These newly detected narrow linear troughs are known as "graben," and they formed in highlands of the moon's far side. Forces acting to pull the lunar crust apart formed the Virtanen graben, informally named for a nearby crater.NASA/GSFC/Arizona State University/Smithsonian Institution
Locations of newly discovered young graben (red stars) trenchlike scars on the moon along with recently detected (white dots) and previously known (black dots) contractional lobate scarps. The newfound graben are widely distributed and located near lobate scarps. The locations of 26 shallow moonquakes recorded by the Apollo seismic network with stations at the Apollo 12, 14, 15, and 16 landing sites are shown by the (black triangles).NASA/GSFC/Arizona State University/DLR/Smithsonian Institution
The moon's crust was apparently active far more recently than previously believed, scientists say.
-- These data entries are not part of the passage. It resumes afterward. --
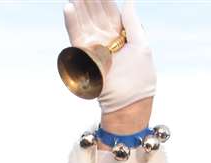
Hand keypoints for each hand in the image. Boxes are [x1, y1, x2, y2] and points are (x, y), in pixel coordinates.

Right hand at [63, 0, 155, 119]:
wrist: (130, 103)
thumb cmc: (140, 78)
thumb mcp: (141, 45)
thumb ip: (132, 22)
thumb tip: (129, 0)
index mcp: (118, 33)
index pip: (109, 8)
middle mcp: (103, 37)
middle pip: (94, 10)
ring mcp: (92, 45)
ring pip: (83, 18)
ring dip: (78, 4)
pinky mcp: (84, 55)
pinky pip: (75, 35)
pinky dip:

These new findings raise questions about how the moon formed and evolved, researchers said.
Although the Earth's crust is still shifting, driven by the churning semimolten rock underneath it, researchers had thought the moon had cooled off much too long ago to still have any such tectonic activity. For instance, the youngest known tectonic features on the lunar landscape until now — small cliffs in the lunar highlands resulting from wrinkling of the surface as the moon's interior cooled and shrunk — are thought to be less than 1 billion years old, although by how much is uncertain.
Now, images collected by the Lunar Reconnaissance Orbiter hints the moon has probably seen tectonic activity within the last 50 million years.
In these photos, researchers spotted a dozen or so narrow, trenchlike features known as graben in the lunar highlands and in the dark plains of volcanic rock known as the mare basalts. Graben are essentially troughs with two faults or cracks in the surface on either side of them. They are thought to have formed as the lunar crust was stretched. [10 Coolest Moon Discoveries]
"Overall on the moon, you have this contracting, shrinking environment, but in some places, apparently there's this stretching extension of the crust," said study lead author Thomas Watters, a planetary scientist at the Smithsonian Institution in Washington.
The graben the scientists detected, which reach up to about 1,640 feet (500 meters) wide and 1.1 miles (1.8 kilometers) long, appear relatively pristine. This suggests they formed recently — otherwise, they would be marred more often by craters from meteor impacts over time.
"We think they're less than 50 million years old, but they could be 10 million years old, could be 1 million years old, could have happened 40 years ago," Watters told SPACE.com. "The intriguing picture that's emerging of the moon is that there is recent geological activity going on."
Moonquakes detected by seismic sensors installed during the Apollo missions support the notion of recent activity on the moon, researchers added. All in all, the moon's interior may still be hot.
"The moon may not only have been tectonically active recently, but may still be tectonically active today," Watters said.
Models of how the moon cooled over time suggest it was totally molten after its formation, and that it should now be contracting as it cools, forcing the surface to wrinkle. However, if this was true, such compression would have suppressed the creation of graben — these ditches typically form when the crust stretches, not crinkles.
Instead, these findings suggest the moon was not completely molten after it was formed. If this were the case, the moon would not contract strongly enough to suppress the emergence of graben.
"Currently, a popular idea for how the moon formed is that it was completely molten in the beginning— after a Mars-size object hit Earth very early in its history, the debris cloud from the surviving material formed the moon," Watters said. "This may lend support to alternative scenarios that the moon was not completely molten when it formed, that only part of it was, forming a magma ocean."
Future research can look for more graben in Lunar Reconnaissance Orbiter photos once the satellite finishes imaging the moon, Watters said. He and his colleagues detailed their findings online Feb. 19 in the journal "Nature Geoscience."